We have similar kinda of boxes in Australia, usually they are monitoring stations for the energy infrastructure provider. Can be cellular or long range radio links.

[–] yaroto98@lemmy.world 15 points 1 week ago (1 children)

Yep, we have smart water and electric meters. I'm pretty sure these are for communicating with each house's meter and gathering usage data.

[–] user_name@lemmy.world 8 points 1 week ago (1 children)

Oh, that’s interesting. I never thought about the meters communicating on their own network.

[–] yaroto98@lemmy.world 5 points 1 week ago* (last edited 1 week ago) (1 children)

My smart electric meter has a zigbee symbol on it. It's likely a locked down encrypted proprietary network, but it's there. I spoke to the installer and he didn't know what it was but did say they were on their own network. Mesh makes sense too. You can have one of these pick up a neighborhood, and each house connects to all the rest. Can even be flaky, they just need it to connect once per billing cycle.

[–] PriorityMotif@lemmy.world 4 points 1 week ago (2 children)

A lot of those are not encrypted and can be read with a cheap sdr dongle.

[–] yaroto98@lemmy.world 5 points 1 week ago

Mine is. I have one and tried. I can't even see it.
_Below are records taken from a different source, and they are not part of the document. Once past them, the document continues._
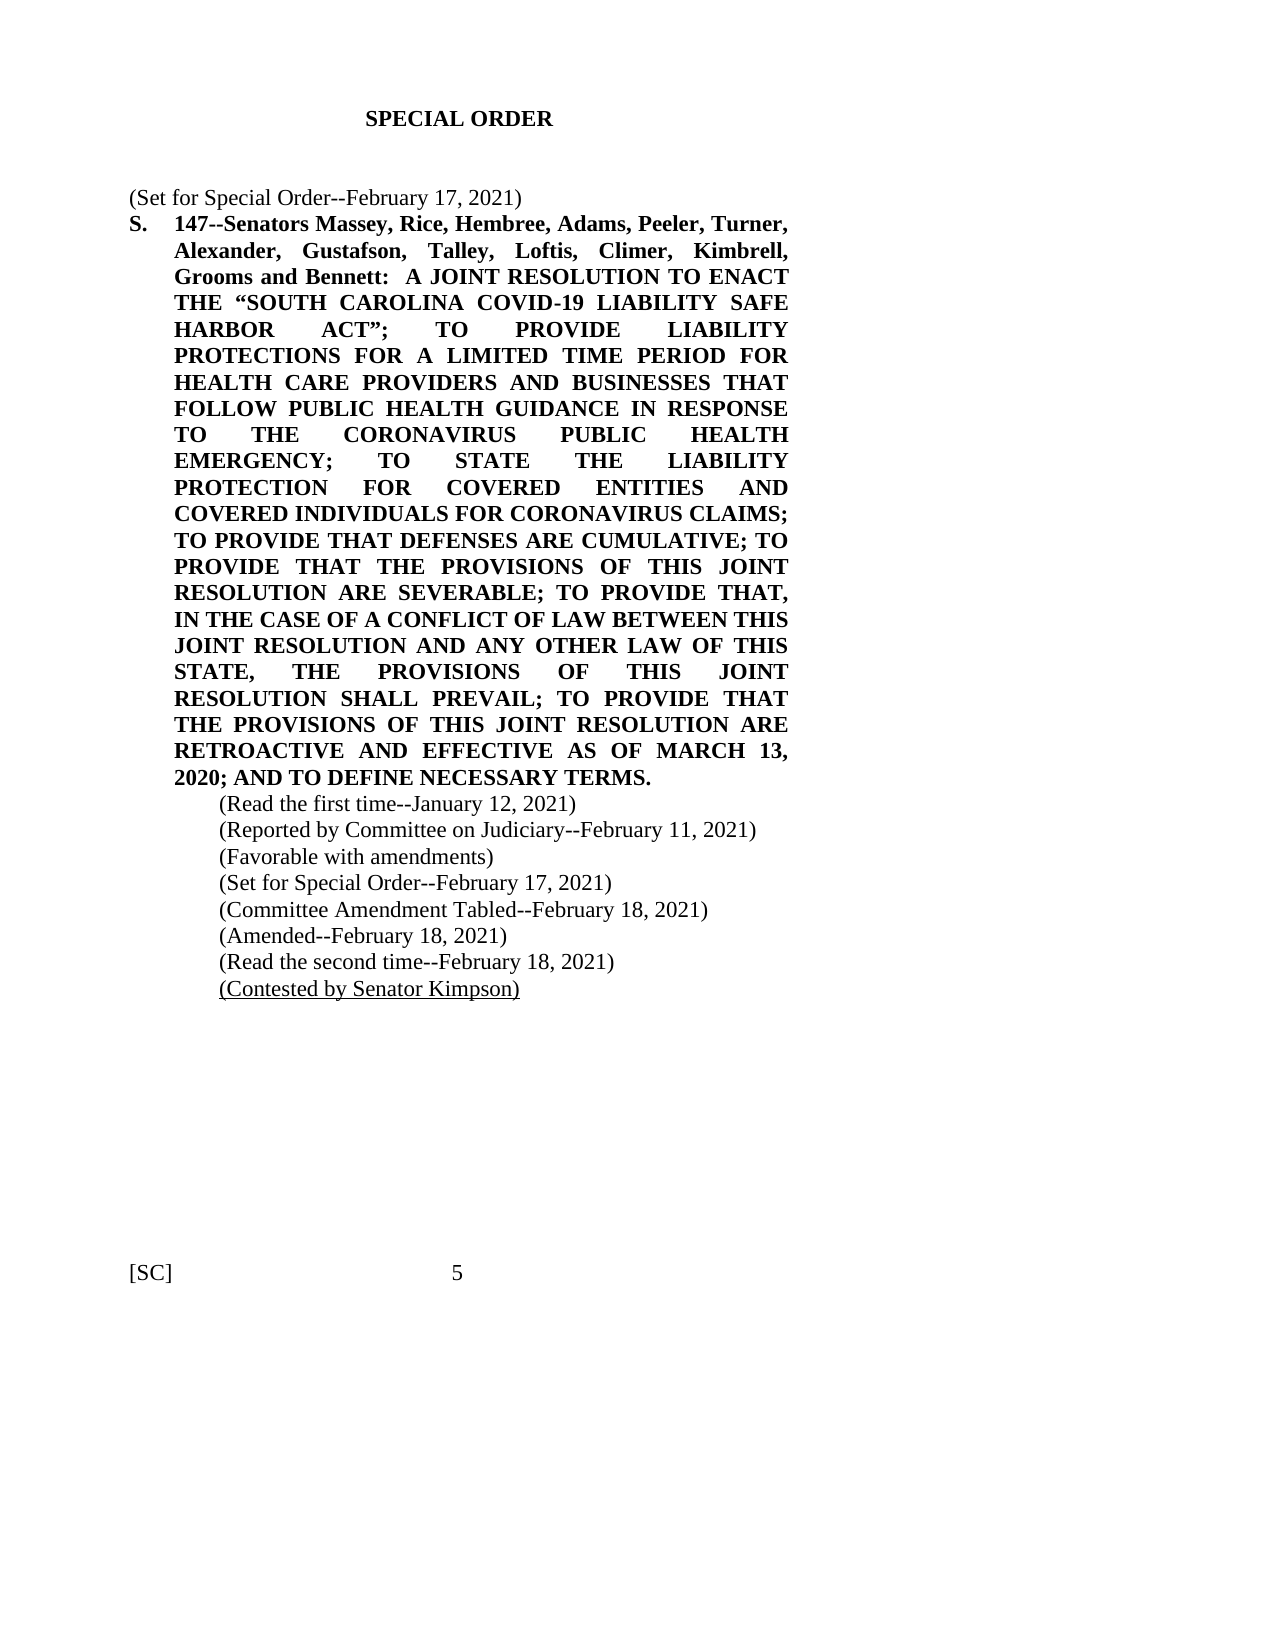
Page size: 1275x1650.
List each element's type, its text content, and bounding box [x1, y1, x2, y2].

text (Reported by Committee on Judiciary--February 11, 2021) [219, 817, 789, 843]
title S. 147--Senators Massey, Rice, Hembree, Adams, Peeler, Turner, Alexander, Gustafson, Talley, Loftis, Climer, Kimbrell, Grooms and Bennett: A JOINT RESOLUTION TO ENACT THE “SOUTH CAROLINA COVID-19 LIABILITY SAFE HARBOR ACT”; TO PROVIDE LIABILITY PROTECTIONS FOR A LIMITED TIME PERIOD FOR HEALTH CARE PROVIDERS AND BUSINESSES THAT FOLLOW PUBLIC HEALTH GUIDANCE IN RESPONSE TO THE CORONAVIRUS PUBLIC HEALTH EMERGENCY; TO STATE THE LIABILITY PROTECTION FOR COVERED ENTITIES AND COVERED INDIVIDUALS FOR CORONAVIRUS CLAIMS; TO PROVIDE THAT DEFENSES ARE CUMULATIVE; TO PROVIDE THAT THE PROVISIONS OF THIS JOINT RESOLUTION ARE SEVERABLE; TO PROVIDE THAT, IN THE CASE OF A CONFLICT OF LAW BETWEEN THIS JOINT RESOLUTION AND ANY OTHER LAW OF THIS STATE, THE PROVISIONS OF THIS JOINT RESOLUTION SHALL PREVAIL; TO PROVIDE THAT THE PROVISIONS OF THIS JOINT RESOLUTION ARE RETROACTIVE AND EFFECTIVE AS OF MARCH 13, 2020; AND TO DEFINE NECESSARY TERMS. [129, 210, 789, 790]
text (Read the second time--February 18, 2021) [219, 948, 789, 975]
text (Favorable with amendments) [219, 843, 789, 869]
text (Amended--February 18, 2021) [219, 922, 789, 948]
text (Set for Special Order--February 17, 2021) [219, 869, 789, 896]
subtitle SPECIAL ORDER [129, 105, 789, 131]
text (Set for Special Order--February 17, 2021) [129, 184, 789, 210]
text (Committee Amendment Tabled--February 18, 2021) [219, 896, 789, 922]
text (Contested by Senator Kimpson) [219, 975, 789, 1001]
text (Read the first time--January 12, 2021) [219, 790, 789, 817]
I also have a similar looking antenna at the end of my street.

[–] Agent641@lemmy.world 4 points 1 week ago (1 children)

I have a smart meter that allows grid controllers to remotely charge and discharge my battery to smooth out high demand peaks (I earn money from it) but I haven't been able to record a coherent bitstream from it with my SDR yet. I assume it's encrypted and/or proprietary data.

[–] Oka@sopuli.xyz 1 points 1 week ago

From what im told, the transmitters lie dormant most of the time (at least for gas). Only when they receive a signal do they send a signal, except when they are activated by a technician. When activated, they broadcast a signal to reach either another device on the network, or a reciever like the one in op's pic.

[–] treadful@lemmy.zip 10 points 1 week ago

LoRa is getting pretty popular in that space too. So could just be a repeater.

[–] homesweethomeMrL@lemmy.world 8 points 1 week ago

Could be a couple of things bundled together. Looks similar to gunshot detection system minus the “icicle” part.

[–] MachineFab812@discuss.tchncs.de 7 points 1 week ago (1 children)

Some cities network their traffic-lights with similar-looking point-to-point radio-data links.

[–] user_name@lemmy.world 3 points 1 week ago (1 children)

I doubt it’s that specifically given the town—very few traffic lights—but that would align with other suggestions about water/power meter communications. I’m sure municipal radio-data relays are probably all going to look the same regardless of what’s networked.

[–] Honytawk@feddit.nl 4 points 1 week ago (1 children)

Very few traffic lights is a very good reason to do them wireless though.

[–] user_name@lemmy.world 2 points 1 week ago* (last edited 1 week ago)

I see what you mean, but in this case I see it more as them being too far away to benefit from being linked or coordinated. Not a lot of need for smart traffic flow management—but maybe I’m just underesting the local transportation department.